Bust out the bottled water and plywood! Florida’s bracing for its first big storm of the season, and if some predictions are accurate, it could be a real doozy.
Hurricane Dorian, which is sitting pretty as a Category 2 a few hundred miles northwest of Puerto Rico, is inching through the Caribbean on its way to Florida. Along the way, it’s predicted to slow and gain strength from the warm waters near the Bahamas, before making a full charge into the Sunshine State on Monday night as a possible Category 4.
The last storm that strong to hit was Hurricane Andrew in 1992.
Governor Ron DeSantis has already declared a state of emergency in all 67 Florida counties, and 2,000 National Guard troops have been mobilized. The US Navy moved over 50 of its Florida-based planes to states outside the storm’s path. Florida State University even moved its season opener in Jacksonville against Boise State back to Tallahassee. However you look at it, Dorian is something serious.

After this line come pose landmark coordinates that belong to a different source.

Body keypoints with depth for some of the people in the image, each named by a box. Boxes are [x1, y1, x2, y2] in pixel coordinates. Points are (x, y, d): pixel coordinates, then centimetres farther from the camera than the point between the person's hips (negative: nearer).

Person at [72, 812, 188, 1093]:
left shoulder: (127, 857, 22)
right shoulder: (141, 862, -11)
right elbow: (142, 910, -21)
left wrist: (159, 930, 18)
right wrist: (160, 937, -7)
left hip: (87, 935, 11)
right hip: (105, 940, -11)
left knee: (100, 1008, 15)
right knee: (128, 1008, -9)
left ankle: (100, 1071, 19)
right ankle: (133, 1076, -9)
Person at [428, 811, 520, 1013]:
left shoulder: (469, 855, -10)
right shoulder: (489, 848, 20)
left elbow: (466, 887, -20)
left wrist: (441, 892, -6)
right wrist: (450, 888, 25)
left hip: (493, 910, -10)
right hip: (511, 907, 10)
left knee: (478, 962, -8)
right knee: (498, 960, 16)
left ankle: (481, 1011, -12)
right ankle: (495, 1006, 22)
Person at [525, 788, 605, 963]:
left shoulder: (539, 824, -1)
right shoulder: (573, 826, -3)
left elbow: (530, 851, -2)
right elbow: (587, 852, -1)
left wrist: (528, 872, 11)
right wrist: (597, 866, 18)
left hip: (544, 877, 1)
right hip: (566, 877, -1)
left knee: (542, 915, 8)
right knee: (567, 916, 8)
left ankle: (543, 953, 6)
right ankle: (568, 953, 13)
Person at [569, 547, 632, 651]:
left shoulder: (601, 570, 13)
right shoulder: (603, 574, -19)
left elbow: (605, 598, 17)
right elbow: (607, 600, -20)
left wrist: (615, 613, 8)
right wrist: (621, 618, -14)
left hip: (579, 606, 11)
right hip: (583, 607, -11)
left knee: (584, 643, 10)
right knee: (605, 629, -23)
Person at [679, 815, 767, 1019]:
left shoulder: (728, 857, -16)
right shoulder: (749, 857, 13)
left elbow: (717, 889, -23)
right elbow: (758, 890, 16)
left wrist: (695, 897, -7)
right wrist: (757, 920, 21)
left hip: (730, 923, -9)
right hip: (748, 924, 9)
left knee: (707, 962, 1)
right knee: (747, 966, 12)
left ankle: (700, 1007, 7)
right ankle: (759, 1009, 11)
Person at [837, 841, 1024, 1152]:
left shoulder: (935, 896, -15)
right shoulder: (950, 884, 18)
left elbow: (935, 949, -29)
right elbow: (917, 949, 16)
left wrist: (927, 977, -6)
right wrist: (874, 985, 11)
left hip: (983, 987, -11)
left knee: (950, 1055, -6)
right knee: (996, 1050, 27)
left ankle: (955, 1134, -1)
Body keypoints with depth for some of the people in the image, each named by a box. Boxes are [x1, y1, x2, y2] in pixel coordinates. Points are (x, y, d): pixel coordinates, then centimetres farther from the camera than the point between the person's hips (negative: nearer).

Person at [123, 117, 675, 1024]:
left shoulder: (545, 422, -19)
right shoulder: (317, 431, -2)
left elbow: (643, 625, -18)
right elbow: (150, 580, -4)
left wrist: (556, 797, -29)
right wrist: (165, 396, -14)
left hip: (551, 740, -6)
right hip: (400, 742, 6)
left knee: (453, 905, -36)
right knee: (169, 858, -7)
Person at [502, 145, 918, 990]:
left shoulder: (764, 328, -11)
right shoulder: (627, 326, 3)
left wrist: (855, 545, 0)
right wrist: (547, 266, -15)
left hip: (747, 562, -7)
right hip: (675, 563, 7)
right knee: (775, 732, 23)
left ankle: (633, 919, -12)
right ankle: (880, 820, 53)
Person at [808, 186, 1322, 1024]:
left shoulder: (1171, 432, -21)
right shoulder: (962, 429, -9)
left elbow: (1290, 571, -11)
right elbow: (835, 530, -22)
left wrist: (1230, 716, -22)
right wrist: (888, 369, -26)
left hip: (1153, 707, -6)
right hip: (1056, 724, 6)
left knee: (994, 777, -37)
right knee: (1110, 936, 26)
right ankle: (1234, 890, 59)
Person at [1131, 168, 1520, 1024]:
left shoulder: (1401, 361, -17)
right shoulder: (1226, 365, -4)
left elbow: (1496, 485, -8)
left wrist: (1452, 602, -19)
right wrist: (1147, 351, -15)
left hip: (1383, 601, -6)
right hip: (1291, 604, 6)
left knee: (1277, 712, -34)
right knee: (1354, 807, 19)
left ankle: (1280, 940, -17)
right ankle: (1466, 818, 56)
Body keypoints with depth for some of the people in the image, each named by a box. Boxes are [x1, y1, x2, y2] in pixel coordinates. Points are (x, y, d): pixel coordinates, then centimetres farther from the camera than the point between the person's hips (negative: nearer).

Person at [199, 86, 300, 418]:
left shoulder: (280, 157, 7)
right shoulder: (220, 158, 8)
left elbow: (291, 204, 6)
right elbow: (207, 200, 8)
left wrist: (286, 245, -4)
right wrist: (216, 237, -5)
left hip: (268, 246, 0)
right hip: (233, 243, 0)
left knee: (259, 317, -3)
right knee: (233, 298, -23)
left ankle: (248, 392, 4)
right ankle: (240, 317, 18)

“It’s going to impact the entirety of Florida, and residents need to be prepared,” Pete Gaynor, acting FEMA administrator said on CNN’s New Day. “So take the time now…to understand what your local risk is.”
If you don’t live in Florida, your “local risk” is probably watching too much storm coverage on TV and wasting your Labor Day weekend. If you DO live in Florida, or have any travel plans that involve Florida, you need to take some precautions.
Because Dorian is an unusual storm both due to its size and some other nearby systems that might affect its path, nobody’s quite sure where the storm is going to make landfall. The “cone of concern” as weather people call it, literally stretches from Jacksonville down to Key West, putting the entire state on high alert. And as the storm progresses, that may change.
If you have any flights that involve Florida, Georgia, or the Caribbean between now and Wednesday, airlines are offering waivers for your flights. Meaning you can change or cancel with no penalty. If travel to the Sunshine State is a must, understand that most airports will probably begin shutting down Sunday in preparation for landfall late-Monday, so if you’re not out by then you may need to drive.
And if evacuations ahead of Hurricane Irma in 2017 are any indication — when motorists told stories of 20-hour drives from Miami to Atlanta — that may be a highly unpleasant option.